The third “green” practice to consider is to plant native (to Door County, or at least the Northern United States) plants. Although plants from other regions are interesting and fun to experiment with, they can do damage to surrounding native plants.

Fourth in our “green” practice is to stop it already with the chemicals! Conduct a soil test to see what you need in the way of gypsum, lyme, calcium etc. Chemical-based lawn “care” companies are enemies of the planet. The practices they use on your lawns are dangerous. Chemicals dry, become airborne and can then go directly into the bloodstream. Many cancers have been directly linked to these chemicals, as well as Parkinson’s disease and pet death.
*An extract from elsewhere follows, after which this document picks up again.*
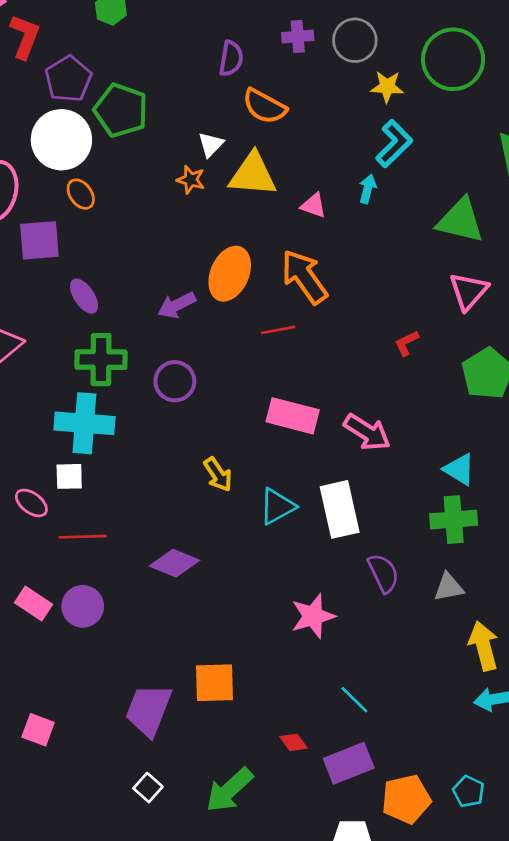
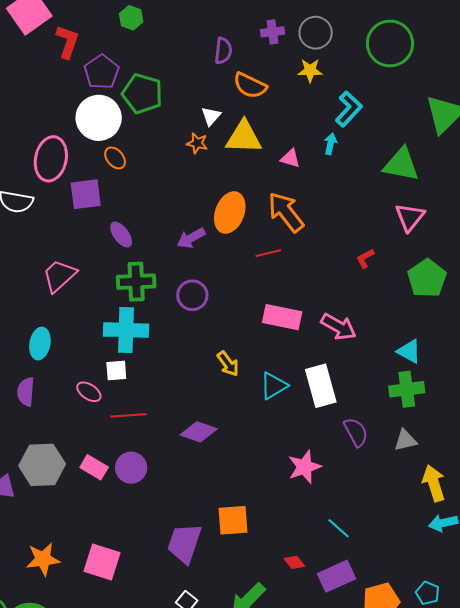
yellow star: (387, 87) -> (310, 70), moved
pink square: (38, 730) -> (102, 562), size x1.5

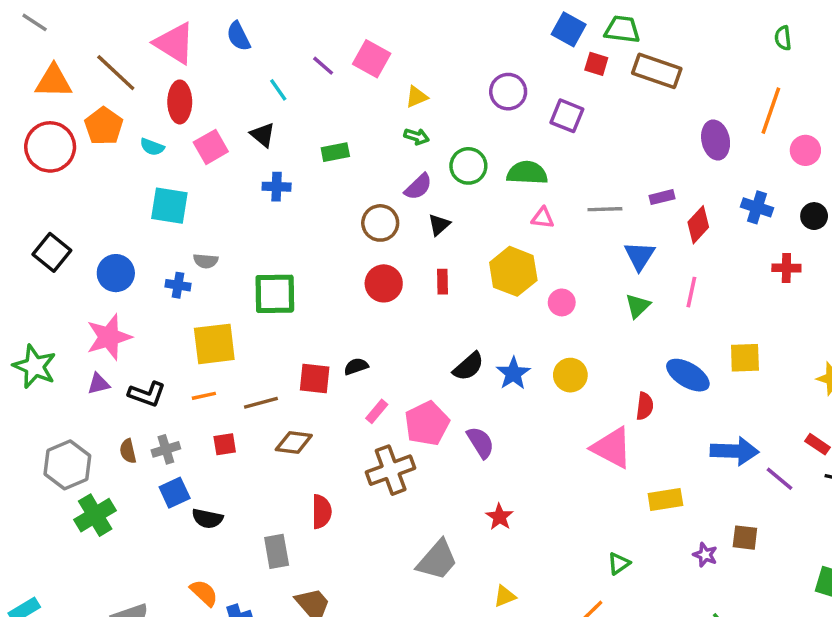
Consider planting vegetables and actually eating them. Flowers are nice, too, and provide for bees and butterflies, but veggies are food for humans (duh). Miss Manners, as you can see, I am very serious about the threat that some “gardeners” pose to my family, myself, my pets and my planet. I hope that these non-green gardeners will see themselves here and get with the program. If not, we as neighbors need to take the plunge and confront them. Happy gardening!


Green is more than the color of money

(town name withheld)

Dear Green is more than the color of money,

First of all, please feel free to call me Mary Pat.
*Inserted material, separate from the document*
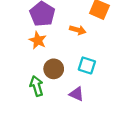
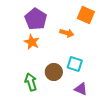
brown circle: (54, 69) -> (54, 72), moved
purple triangle: (77, 94) -> (81, 89), moved

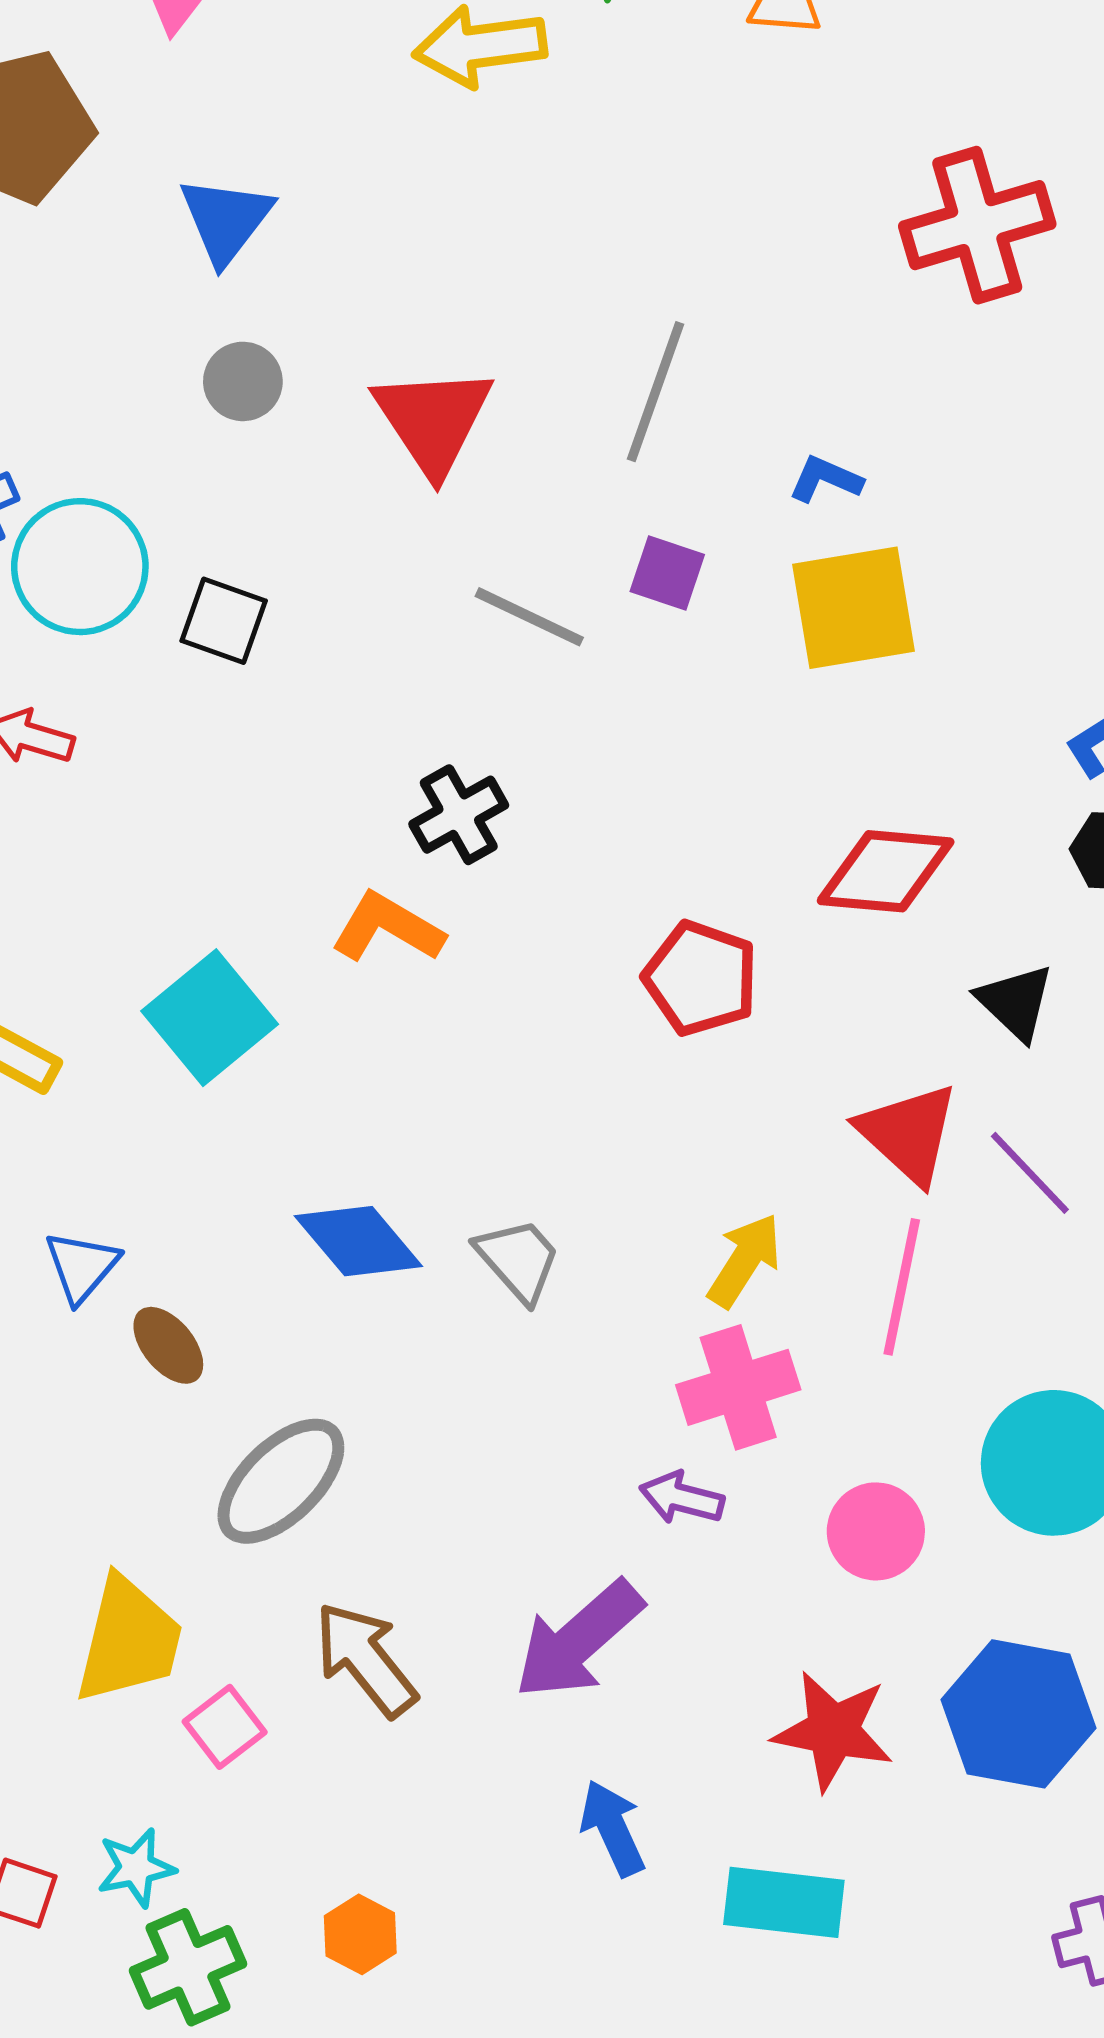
It seems to me that you really know your stuff. I am hardly an expert in the matters of gardening, green or otherwise, as is evidenced by my sad little flowerbeds that currently feature last fall’s decaying floral display. I do, however, have common sense in abundance and therefore can easily conclude that your points are valid. Even I know that watering rocks has no valid purpose and is clearly wasteful. And what’s with raking the woods? This also seems to have no valid purpose and is a waste of time if nothing else. As we know, laziness and ignorance can do a lot of damage. So a big thank you for pointing some of these issues out to us, especially the harm that the chemicals can do to pets. (While we’re on that topic, some household plants and flowers can be poisonous to dogs and cats, just as chocolate, onions, garlic, mushrooms, macadamia nuts, grapes and raisins are too. If you have a cat or dog, it is a good idea to do an Internet search for a complete listing of common toxins.)

I don’t see any problem with tactfully letting your neighbors know how they can improve their gardening practices. If nothing else, they might appreciate a lower water bill. Who wouldn’t love that?

Good luck,

Mary Pat

P.S. I’m sending my address in a separate email just in case you need to use my property to demonstrate your gardening skills. I’m willing to make the sacrifice for the greater, soon to be greener, public.